PROBLEM TO SOLVE
One part of the entries below is wanted: the lines from the one containing "1992-08: 2673 -> 2810" through the one containing "1993-12: 5542 -> 5449". Write those out exactly and nothing else.

DATASET EXCERPTS
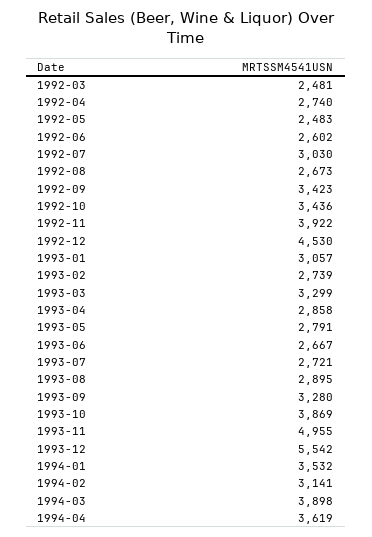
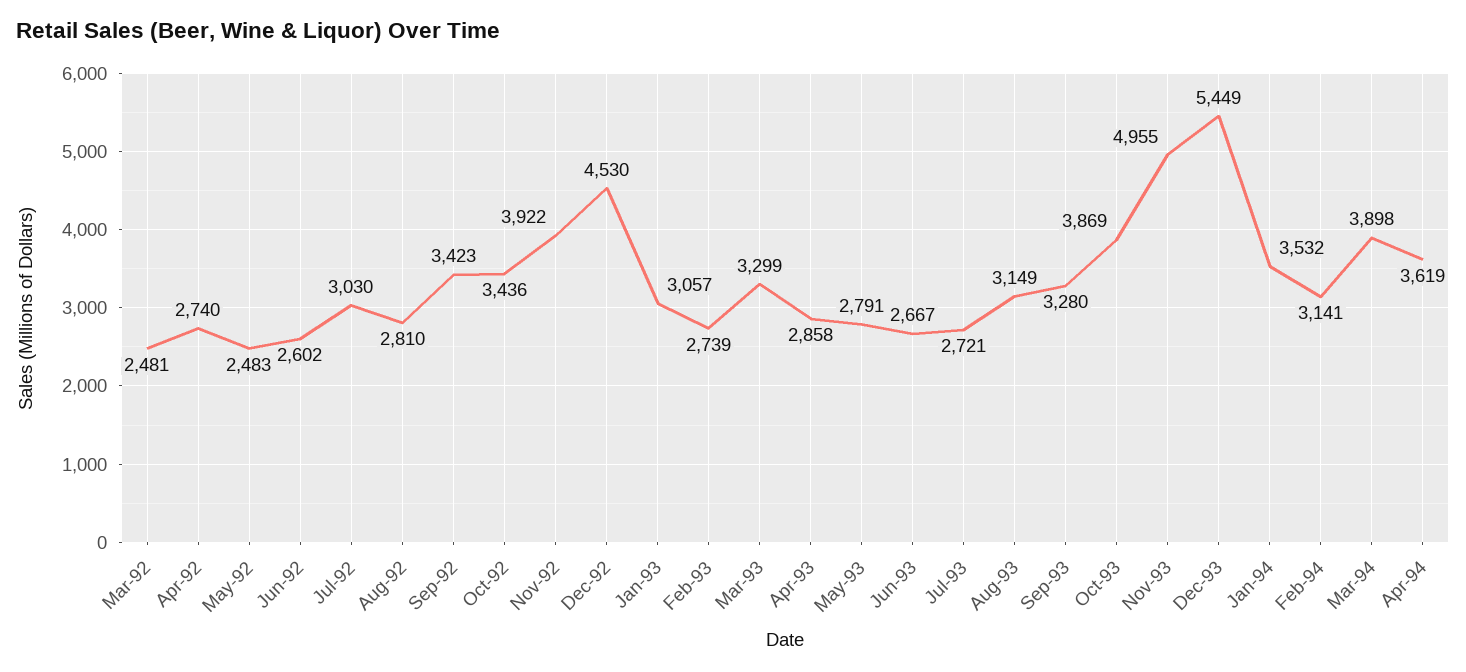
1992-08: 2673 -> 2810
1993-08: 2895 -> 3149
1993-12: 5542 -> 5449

--

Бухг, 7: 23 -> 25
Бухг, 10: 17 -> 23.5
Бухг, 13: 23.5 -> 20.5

OUTPUT FOR THIS TASK
1992-08: 2673 -> 2810
1993-08: 2895 -> 3149
1993-12: 5542 -> 5449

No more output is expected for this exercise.